I tempi sono brevissimi per la delega sulle intercettazioni: tre mesi dall’entrata in vigore della legge. Il decreto delegato è praticamente già scritto. Verrà istituito un archivio riservato nel quale confluiranno le intercettazioni che non sono ritenute rilevanti dal pm rispetto all’ordinanza di custodia cautelare, con facoltà di ascolto ma non di copia per i difensori. Il pm avrà la responsabilità di garantirne la riservatezza. Deciderà poi il giudice quali sono pertinenti e debbano essere trascritte, facendo cadere il divieto assoluto di pubblicazione. È introdotto un nuovo delitto (punito con la reclusione non superiore a 4 anni) in caso di diffusione da parte di privati di registrazioni e riprese fraudolente con la sola finalità di recare danno alla reputazione (ricordate il caso D’Addario), salvo diritto di difesa e di cronaca.

La norma disciplina anche l’utilizzo dei trojan, cioè i malware che captano informaticamente conversazioni (ma anche molto altro) tramite device e pc. La lista dei reati nelle indagini sui quali è possibile utilizzare questo nuovo strumento di indagine è ampia e riguarda da una parte quelli di criminalità organizzata; e dall’altra molti delitti puniti con la pena superiore nel massimo a cinque anni.

Nonostante la legge sia un primo passo verso una disciplina legislativa oggi mancante, molti esperti stanno evidenziando il grave gap a danno delle garanzie dei cittadini considerando l’alto livello di pervasività e intrusione di questi strumenti.

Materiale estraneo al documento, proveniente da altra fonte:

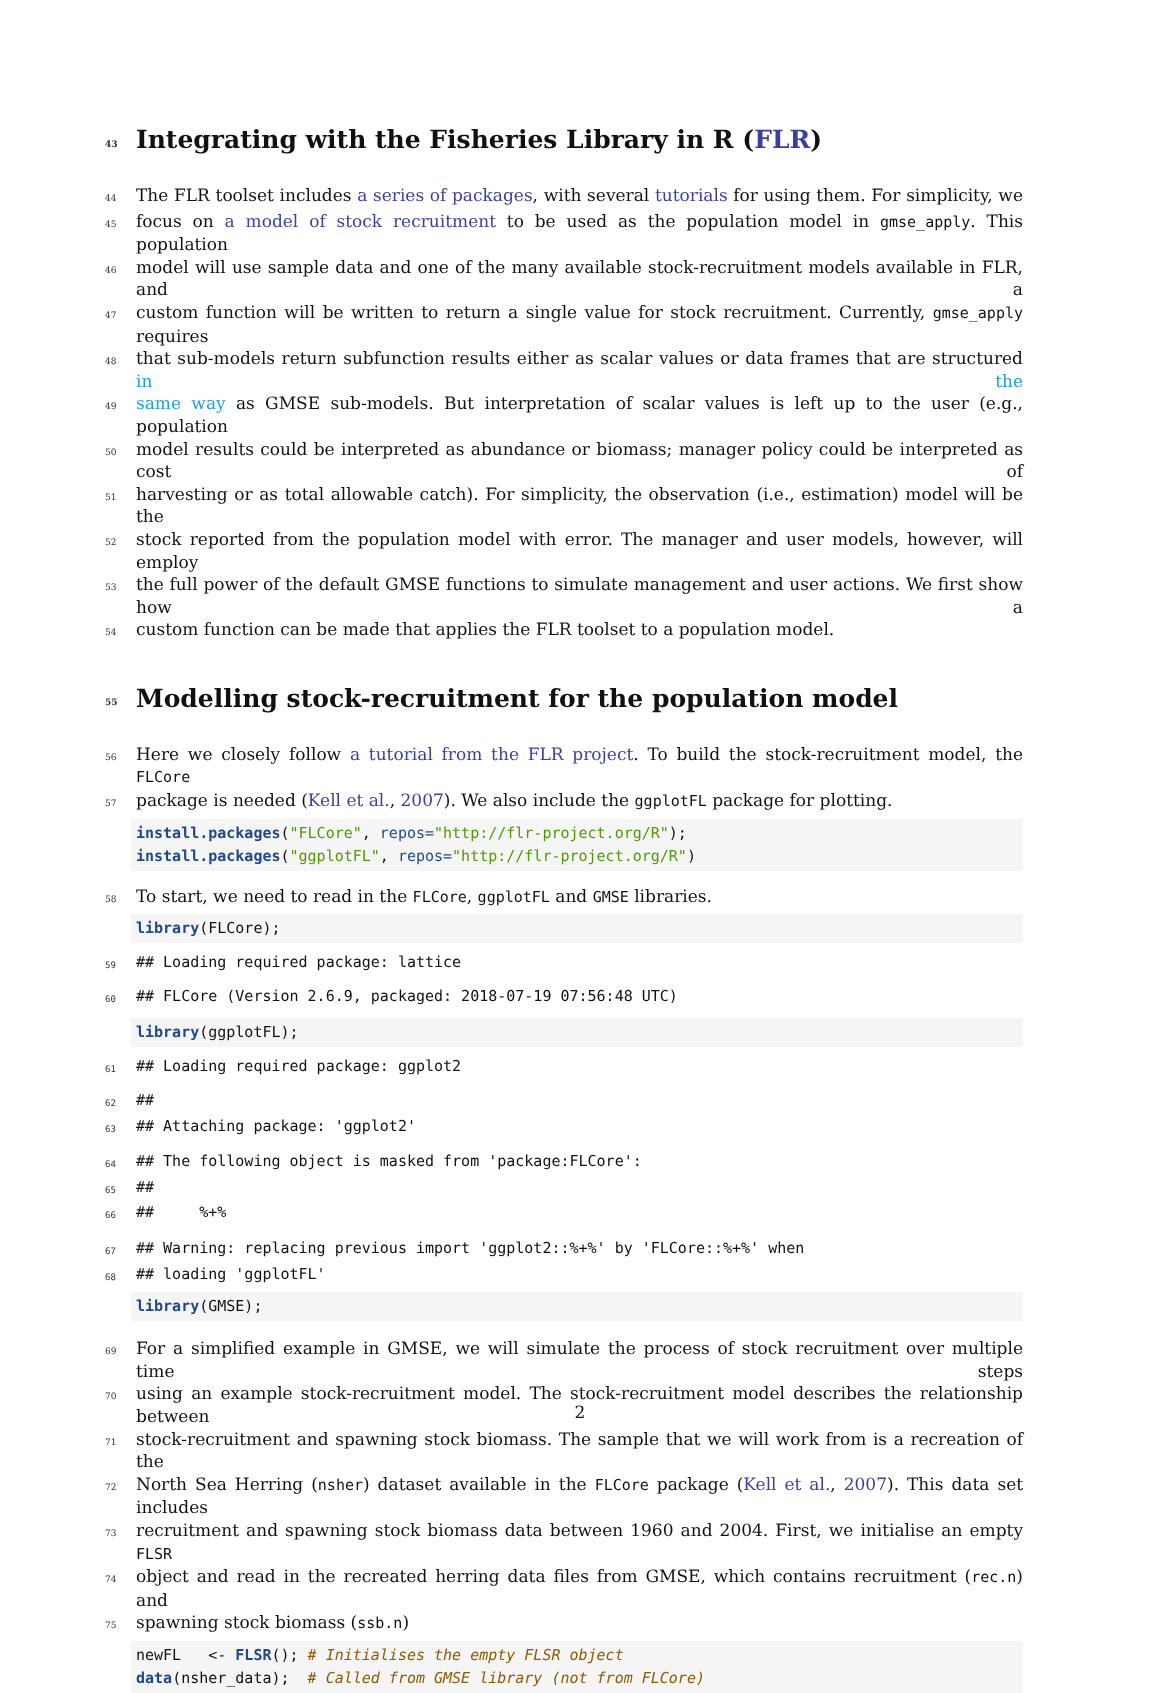43 Integrating with the Fisheries Library in R (FLR)
44 The FLR toolset includes a series of packages, with several tutorials for using them. For simplicity, we
45 focus on a model of stock recruitment to be used as the population model in gmse_apply. This population
46 model will use sample data and one of the many available stock-recruitment models available in FLR, and a
47 custom function will be written to return a single value for stock recruitment. Currently, gmse_apply requires
48 that sub-models return subfunction results either as scalar values or data frames that are structured in the
49 same way as GMSE sub-models. But interpretation of scalar values is left up to the user (e.g., population
50 model results could be interpreted as abundance or biomass; manager policy could be interpreted as cost of
51 harvesting or as total allowable catch). For simplicity, the observation (i.e., estimation) model will be the
52 stock reported from the population model with error. The manager and user models, however, will employ
53 the full power of the default GMSE functions to simulate management and user actions. We first show how a
54 custom function can be made that applies the FLR toolset to a population model.
55 Modelling stock-recruitment for the population model
56 Here we closely follow a tutorial from the FLR project. To build the stock-recruitment model, the FLCore
57 package is needed (Kell et al., 2007). We also include the ggplotFL package for plotting.
install.packages("FLCore", repos="http://flr-project.org/R"); install.packages("ggplotFL", repos="http://flr-project.org/R")
58 To start, we need to read in the FLCore, ggplotFL and GMSE libraries.
library(FLCore);
59 ## Loading required package: lattice
60 ## FLCore (Version 2.6.9, packaged: 2018-07-19 07:56:48 UTC)
library(ggplotFL);
61 ## Loading required package: ggplot2
62 ##
63 ## Attaching package: 'ggplot2'
64 ## The following object is masked from 'package:FLCore':
65 ##
66 ## %+%
67 ## Warning: replacing previous import 'ggplot2::%+%' by 'FLCore::%+%' when
68 ## loading 'ggplotFL'
library(GMSE);
69 For a simplified example in GMSE, we will simulate the process of stock recruitment over multiple time steps
70 using an example stock-recruitment model. The stock-recruitment model describes the relationship between
71 stock-recruitment and spawning stock biomass. The sample that we will work from is a recreation of the
72 North Sea Herring (nsher) dataset available in the FLCore package (Kell et al., 2007). This data set includes
73 recruitment and spawning stock biomass data between 1960 and 2004. First, we initialise an empty FLSR
74 object and read in the recreated herring data files from GMSE, which contains recruitment (rec.n) and
75 spawning stock biomass (ssb.n)
newFL <- FLSR(); # Initialises the empty FLSR object data(nsher_data); # Called from GMSE library (not from FLCore)
2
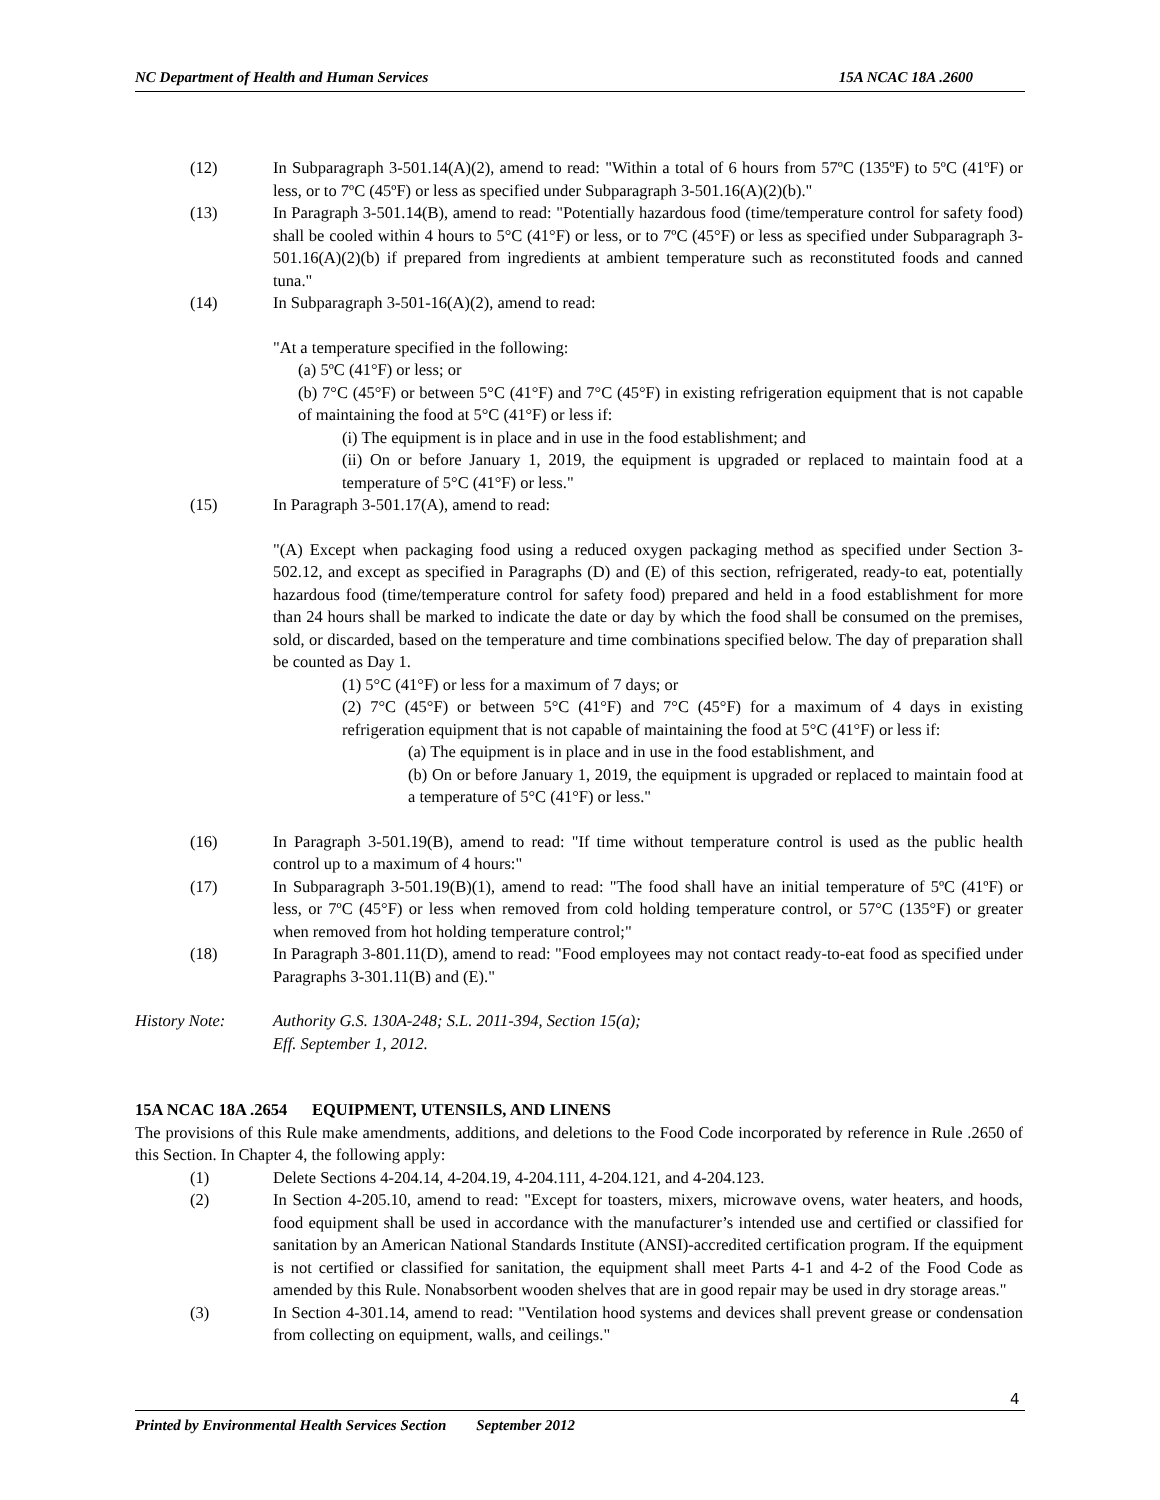NC Department of Health and Human Services 15A NCAC 18A .2600
(12) In Subparagraph 3-501.14(A)(2), amend to read: "Within a total of 6 hours from 57ºC (135ºF) to 5ºC (41ºF) or less, or to 7ºC (45ºF) or less as specified under Subparagraph 3-501.16(A)(2)(b)."
(13) In Paragraph 3-501.14(B), amend to read: "Potentially hazardous food (time/temperature control for safety food) shall be cooled within 4 hours to 5°C (41°F) or less, or to 7ºC (45°F) or less as specified under Subparagraph 3-501.16(A)(2)(b) if prepared from ingredients at ambient temperature such as reconstituted foods and canned tuna."
(14) In Subparagraph 3-501-16(A)(2), amend to read:
"At a temperature specified in the following:
(a) 5ºC (41°F) or less; or
(b) 7°C (45°F) or between 5°C (41°F) and 7°C (45°F) in existing refrigeration equipment that is not capable of maintaining the food at 5°C (41°F) or less if:
(i) The equipment is in place and in use in the food establishment; and
(ii) On or before January 1, 2019, the equipment is upgraded or replaced to maintain food at a temperature of 5°C (41°F) or less."
(15) In Paragraph 3-501.17(A), amend to read:
"(A) Except when packaging food using a reduced oxygen packaging method as specified under Section 3-502.12, and except as specified in Paragraphs (D) and (E) of this section, refrigerated, ready-to eat, potentially hazardous food (time/temperature control for safety food) prepared and held in a food establishment for more than 24 hours shall be marked to indicate the date or day by which the food shall be consumed on the premises, sold, or discarded, based on the temperature and time combinations specified below. The day of preparation shall be counted as Day 1.
(1) 5°C (41°F) or less for a maximum of 7 days; or
(2) 7°C (45°F) or between 5°C (41°F) and 7°C (45°F) for a maximum of 4 days in existing refrigeration equipment that is not capable of maintaining the food at 5°C (41°F) or less if:
(a) The equipment is in place and in use in the food establishment, and
(b) On or before January 1, 2019, the equipment is upgraded or replaced to maintain food at a temperature of 5°C (41°F) or less."
(16) In Paragraph 3-501.19(B), amend to read: "If time without temperature control is used as the public health control up to a maximum of 4 hours:"
(17) In Subparagraph 3-501.19(B)(1), amend to read: "The food shall have an initial temperature of 5ºC (41ºF) or less, or 7ºC (45°F) or less when removed from cold holding temperature control, or 57°C (135°F) or greater when removed from hot holding temperature control;"
(18) In Paragraph 3-801.11(D), amend to read: "Food employees may not contact ready-to-eat food as specified under Paragraphs 3-301.11(B) and (E)."
History Note: Authority G.S. 130A-248; S.L. 2011-394, Section 15(a);
Eff. September 1, 2012.
15A NCAC 18A .2654 EQUIPMENT, UTENSILS, AND LINENS
The provisions of this Rule make amendments, additions, and deletions to the Food Code incorporated by reference in Rule .2650 of this Section. In Chapter 4, the following apply:
(1) Delete Sections 4-204.14, 4-204.19, 4-204.111, 4-204.121, and 4-204.123.
(2) In Section 4-205.10, amend to read: "Except for toasters, mixers, microwave ovens, water heaters, and hoods, food equipment shall be used in accordance with the manufacturer’s intended use and certified or classified for sanitation by an American National Standards Institute (ANSI)-accredited certification program. If the equipment is not certified or classified for sanitation, the equipment shall meet Parts 4-1 and 4-2 of the Food Code as amended by this Rule. Nonabsorbent wooden shelves that are in good repair may be used in dry storage areas."
(3) In Section 4-301.14, amend to read: "Ventilation hood systems and devices shall prevent grease or condensation from collecting on equipment, walls, and ceilings."
4
Printed by Environmental Health Services Section September 2012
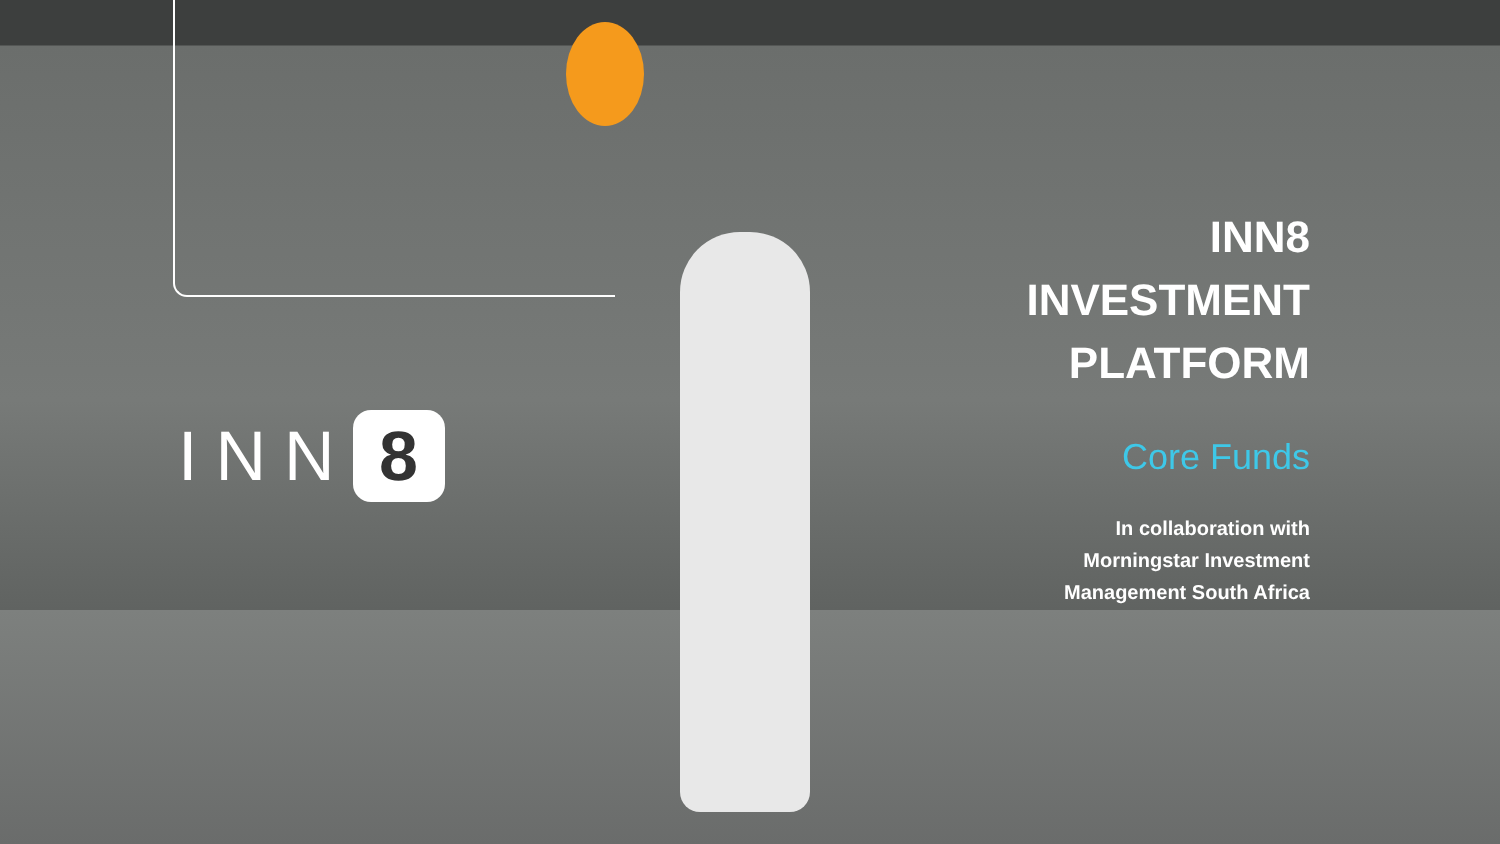INN 8
INN8
INVESTMENT
PLATFORM
Core Funds
In collaboration with
Morningstar Investment
Management South Africa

Sempre in tema di intercettazioni, fa parte della nuova disciplina anche la razionalizzazione delle spesa per arrivare ad un risparmio del 50% delle tariffe praticate dagli operatori. Nel 2015 la spesa è stata pari a 245 milioni di euro per 132mila bersagli.

Molte delle novità principali, tra cui quelle hanno sollevato più polemiche sono contenute nella tabella pubblicata in pagina, a cui rimandiamo.

Segnaliamo ancora altre deleghe: per esempio quella di riforma dell’ordinamento penitenziario, volta a restituire una valenza riparativa alla pena. Tra i criteri di delega indichiamo quello volto a facilitare accesso alle misure alternative (non in caso di eccezionale gravità o delitti di mafia e terrorismo), fissando a 4 anni il limite di pena che impone la sospensione dell’esecuzione; quello per la revisione del sistema delle preclusioni all’accesso ai benefici penitenziari; l’incremento delle opportunità di lavoro retribuito sia intramurario che esterno e la valorizzazione del volontariato. Anche il rispetto dell’affettività troverà spazio mentre i detenuti potranno utilizzare collegamenti audiovisivi per i contatti con i familiari. Una previsione, quest’ultima, già soprannominata «Skype per i mafiosi» da M5S. Il decreto delegato dovrà anche dare attuazione, sia pure in linea tendenziale, al principio della riserva di codice nella materia penale.

La delega per la revisione delle impugnazioni tende ad una loro limitazione: le sentenze appello del giudice di pace saranno ricorribili per Cassazione soltanto per violazione di legge; l’appello del pm della sentenza di condanna sarà ammessa solo in casi specifici (es. quando abbia modificato il titolo del reato); niente appello dell’imputato per le sentenze di proscioglimento perché «il fatto non sussiste» o «l’imputato non lo ha commesso»; niente appello per sentenza di proscioglimento o di non luogo a procedere per contravvenzioni punite con la sola pena dell’ammenda o con una pena alternativa. Tra le altre novità anche la introduzione del concordato dei motivi in appello. Le parti possono accordarsi sui motivi d’appello ed eventualmente sulla nuova pena chiedendo al giudice di accoglierne alcuni e rinunciando agli altri. Il giudice può recepire l’accordo o respingerlo disponendo che il processo prosegua. Il concordato è però escluso per i reati di particolare gravità (mafia, terrorismo, delitti sessuali ecc.) e se si procede contro un delinquente abituale, professionale o per tendenza.